PAGE EXTRACT:
+ + + +
SECTION 1.03.  Payment of Principal and Interest.  The principal of the Notes shall be due at Stated Maturity (unless earlier redeemed).  The unpaid principal amount of the Notes shall bear interest at the rate of 5.00% per annum until paid or duly provided for.  Interest shall be paid monthly in arrears on each Interest Payment Date to the person in whose name the Notes are registered at the close of business on the Regular Record Date for such Interest Payment Date, provided that interest payable at the Stated Maturity of principal or on a redemption date as provided herein will be paid to the person to whom principal is payable.  Any such interest that is not so punctually paid or duly provided for will forthwith cease to be payable to the Holders on such Regular Record Date and may either be paid to the person or persons in whose name the Notes are registered at the close of business on a Special Record Date for the payment of such defaulted interest to be fixed by the Trustee, notice whereof shall be given to Holders of the Notes not less than ten (10) days prior to such Special Record Date, or be paid at any time in any other lawful manner not inconsistent with the requirements of any securities exchange, if any, on which the Notes shall be listed, and upon such notice as may be required by any such exchange, all as more fully provided in the Original Indenture.

Payments of interest on the Notes will include interest accrued to but excluding the respective Interest Payment Dates.  Interest payments for the Notes shall be computed and paid on the basis of a 360-day year of twelve 30-day months.  In the event that any date on which interest is payable on the Notes is not a Business Day, then payment of the interest payable on such date will be made on the next succeeding day that is a Business Day (and without any interest or other payment in respect of any such delay), with the same force and effect as if made on the date the payment was originally payable.
+ + + +
DATA EXCERPTS:
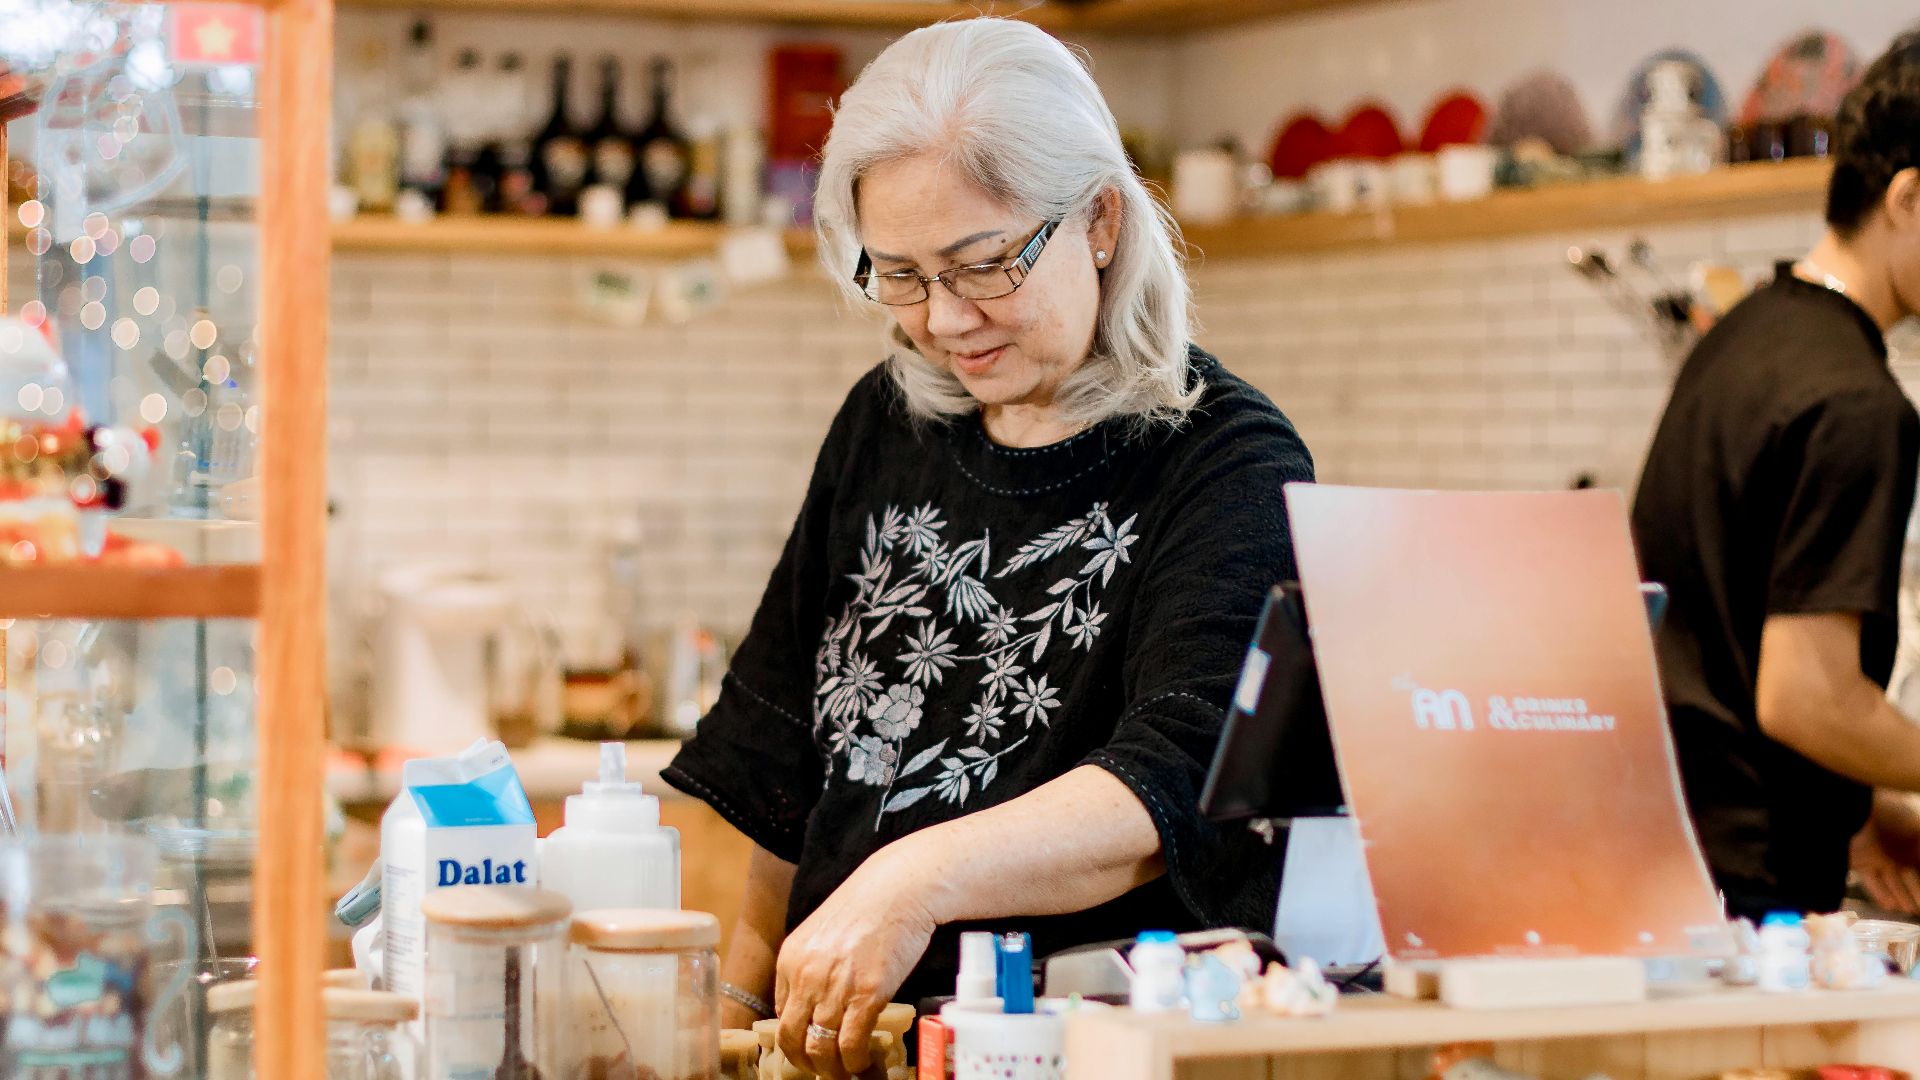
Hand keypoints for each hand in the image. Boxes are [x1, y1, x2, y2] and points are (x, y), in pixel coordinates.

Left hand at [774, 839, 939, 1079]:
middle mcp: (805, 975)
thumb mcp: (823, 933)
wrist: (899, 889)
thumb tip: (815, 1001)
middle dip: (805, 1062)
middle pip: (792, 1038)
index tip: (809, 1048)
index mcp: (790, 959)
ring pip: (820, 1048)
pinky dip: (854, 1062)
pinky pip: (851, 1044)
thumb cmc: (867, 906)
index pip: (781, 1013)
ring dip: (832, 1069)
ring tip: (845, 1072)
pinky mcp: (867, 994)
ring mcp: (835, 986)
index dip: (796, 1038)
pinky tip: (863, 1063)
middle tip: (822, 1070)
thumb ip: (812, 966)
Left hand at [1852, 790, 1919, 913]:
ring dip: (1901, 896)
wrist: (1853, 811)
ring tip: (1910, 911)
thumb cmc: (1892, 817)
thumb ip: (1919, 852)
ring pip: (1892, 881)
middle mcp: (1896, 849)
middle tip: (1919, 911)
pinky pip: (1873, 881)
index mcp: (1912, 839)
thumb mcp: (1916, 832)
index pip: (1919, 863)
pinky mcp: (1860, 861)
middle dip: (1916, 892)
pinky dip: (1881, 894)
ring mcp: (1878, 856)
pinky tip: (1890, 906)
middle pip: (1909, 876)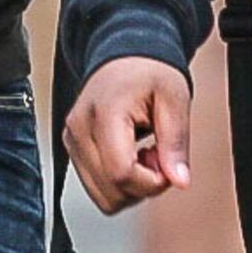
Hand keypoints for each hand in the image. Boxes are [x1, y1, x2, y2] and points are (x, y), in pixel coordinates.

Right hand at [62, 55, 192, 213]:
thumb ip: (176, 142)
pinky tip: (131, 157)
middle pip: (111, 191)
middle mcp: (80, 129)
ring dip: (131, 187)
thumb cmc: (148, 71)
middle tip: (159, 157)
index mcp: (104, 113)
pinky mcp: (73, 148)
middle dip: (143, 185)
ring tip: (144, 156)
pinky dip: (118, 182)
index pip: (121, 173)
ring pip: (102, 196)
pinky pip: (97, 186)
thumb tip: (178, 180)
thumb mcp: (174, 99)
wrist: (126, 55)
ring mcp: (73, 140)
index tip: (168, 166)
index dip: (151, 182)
+ + + +
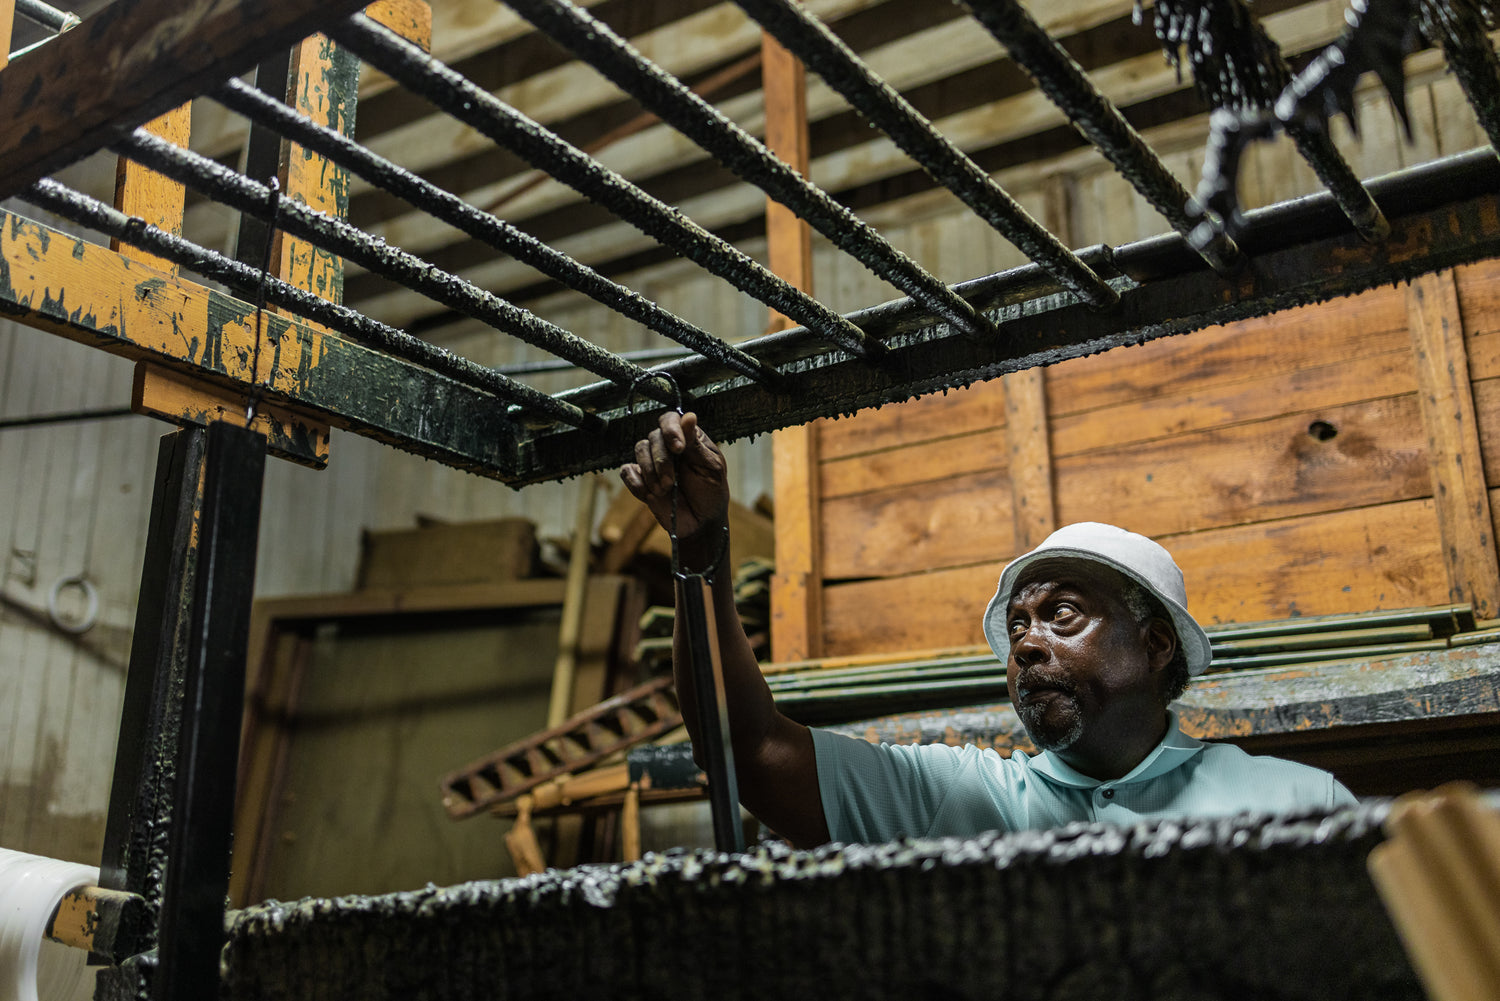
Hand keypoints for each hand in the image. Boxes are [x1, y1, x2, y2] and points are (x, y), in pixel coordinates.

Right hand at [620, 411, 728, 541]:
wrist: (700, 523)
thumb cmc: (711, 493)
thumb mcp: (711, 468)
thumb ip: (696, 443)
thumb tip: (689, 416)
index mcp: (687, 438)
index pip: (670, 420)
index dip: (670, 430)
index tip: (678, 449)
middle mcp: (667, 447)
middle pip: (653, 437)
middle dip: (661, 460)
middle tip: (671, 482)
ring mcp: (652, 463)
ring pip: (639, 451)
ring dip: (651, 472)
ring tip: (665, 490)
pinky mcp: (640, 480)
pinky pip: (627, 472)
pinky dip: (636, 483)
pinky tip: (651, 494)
+ + + +
GOAL OF THE EXERCISE:
According to the payment section, at what annual rate does the unpaid principal of the Notes bear interest? The items are material separate from the payment section.

EXPECTED ANSWER:
5.00% per annum.